*** Material for this task ***

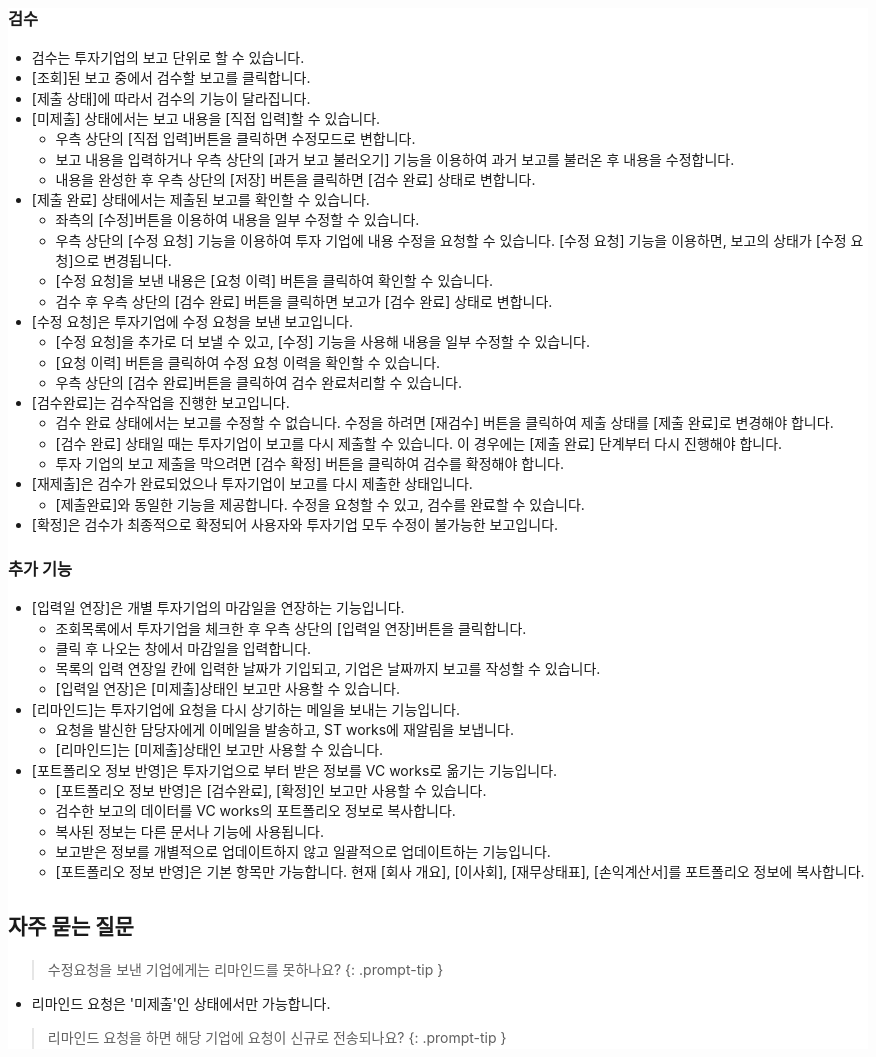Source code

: ### 검수
- 검수는 투자기업의 보고 단위로 할 수 있습니다.
- [조회]된 보고 중에서 검수할 보고를 클릭합니다. 
- [제출 상태]에 따라서 검수의 기능이 달라집니다.
- [미제출] 상태에서는 보고 내용을 [직접 입력]할 수 있습니다.
	- 우측 상단의 [직접 입력]버튼을 클릭하면 수정모드로 변합니다. 
	- 보고 내용을 입력하거나 우측 상단의 [과거 보고 불러오기] 기능을 이용하여 과거 보고를 불러온 후 내용을 수정합니다.
	- 내용을 완성한 후 우측 상단의 [저장] 버튼을 클릭하면 [검수 완료] 상태로 변합니다.
-  [제출 완료] 상태에서는 제출된 보고를 확인할 수 있습니다.
	- 좌측의 [수정]버튼을 이용하여 내용을 일부 수정할 수 있습니다.
	- 우측 상단의 [수정 요청] 기능을 이용하여 투자 기업에 내용 수정을 요청할 수 있습니다. [수정 요청] 기능을 이용하면, 보고의 상태가 [수정 요청]으로 변경됩니다. 
	- [수정 요청]을 보낸 내용은 [요청 이력] 버튼을 클릭하여 확인할 수 있습니다. 
	- 검수 후 우측 상단의 [검수 완료] 버튼을 클릭하면 보고가 [검수 완료] 상태로 변합니다. 
- [수정 요청]은 투자기업에 수정 요청을 보낸 보고입니다.
	- [수정 요청]을 추가로 더 보낼 수 있고, [수정] 기능을 사용해 내용을 일부 수정할 수 있습니다.
	- [요청 이력] 버튼을 클릭하여 수정 요청 이력을 확인할 수 있습니다.
	- 우측 상단의 [검수 완료]버튼을 클릭하여 검수 완료처리할 수 있습니다. 
- [검수완료]는 검수작업을 진행한 보고입니다.
	- 검수 완료 상태에서는 보고를 수정할 수 없습니다. 수정을 하려면 [재검수] 버튼을 클릭하여 제출 상태를 [제출 완료]로 변경해야 합니다.
	- [검수 완료] 상태일 때는 투자기업이 보고를 다시 제출할 수 있습니다. 이 경우에는 [제출 완료] 단계부터 다시 진행해야 합니다. 
	- 투자 기업의 보고 제출을 막으려면 [검수 확정] 버튼을 클릭하여 검수를 확정해야 합니다.
- [재제출]은 검수가 완료되었으나 투자기업이 보고를 다시 제출한 상태입니다.
	- [제출완료]와 동일한 기능을 제공합니다. 수정을 요청할 수 있고, 검수를 완료할 수 있습니다.
- [확정]은 검수가 최종적으로 확정되어 사용자와 투자기업 모두 수정이 불가능한 보고입니다.

### 추가 기능
- [입력일 연장]은 개별 투자기업의 마감일을 연장하는 기능입니다.
	- 조회목록에서 투자기업을 체크한 후 우측 상단의 [입력일 연장]버튼을 클릭합니다. 
	- 클릭 후 나오는 창에서 마감일을 입력합니다. 
	- 목록의 입력 연장일 칸에 입력한 날짜가 기입되고, 기업은 날짜까지 보고를 작성할 수 있습니다.
	- [입력일 연장]은 [미제출]상태인 보고만 사용할 수 있습니다.
- [리마인드]는 투자기업에 요청을 다시 상기하는 메일을 보내는 기능입니다. 
	- 요청을 발신한 담당자에게 이메일을 발송하고, ST works에 재알림을 보냅니다. 
	- [리마인드]는 [미제출]상태인 보고만 사용할 수 있습니다.
- [포트폴리오 정보 반영]은 투자기업으로 부터 받은 정보를 VC works로 옮기는 기능입니다.
	- [포트폴리오 정보 반영]은 [검수완료], [확정]인 보고만 사용할 수 있습니다.
	- 검수한 보고의 데이터를 VC works의 포트폴리오 정보로 복사합니다.
	- 복사된 정보는 다른 문서나 기능에 사용됩니다.
	- 보고받은 정보를 개별적으로 업데이트하지 않고 일괄적으로 업데이트하는 기능입니다.
	- [포트폴리오 정보 반영]은 기본 항목만 가능합니다. 현재 [회사 개요], [이사회], [재무상태표], [손익계산서]를 포트폴리오 정보에 복사합니다.

## 자주 묻는 질문

> 수정요청을 보낸 기업에게는 리마인드를 못하나요?
{: .prompt-tip }

- 리마인드 요청은 '미제출'인 상태에서만 가능합니다.

> 리마인드 요청을 하면 해당 기업에 요청이 신규로 전송되나요?
{: .prompt-tip }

*** End of Material for this task ***

Turn the lines of the listing from the one containing "## 자주 묻는 질문" through the end into a Markdown table with the columns Row and Line, leaving out blank lines.

## Worked solution:
| Row | Line |
|---|---|
| 1 | ## 자주 묻는 질문 |
| 2 | > 수정요청을 보낸 기업에게는 리마인드를 못하나요? |
| 3 | {: .prompt-tip } |
| 4 | - 리마인드 요청은 '미제출'인 상태에서만 가능합니다. |
| 5 | > 리마인드 요청을 하면 해당 기업에 요청이 신규로 전송되나요? |
| 6 | {: .prompt-tip } |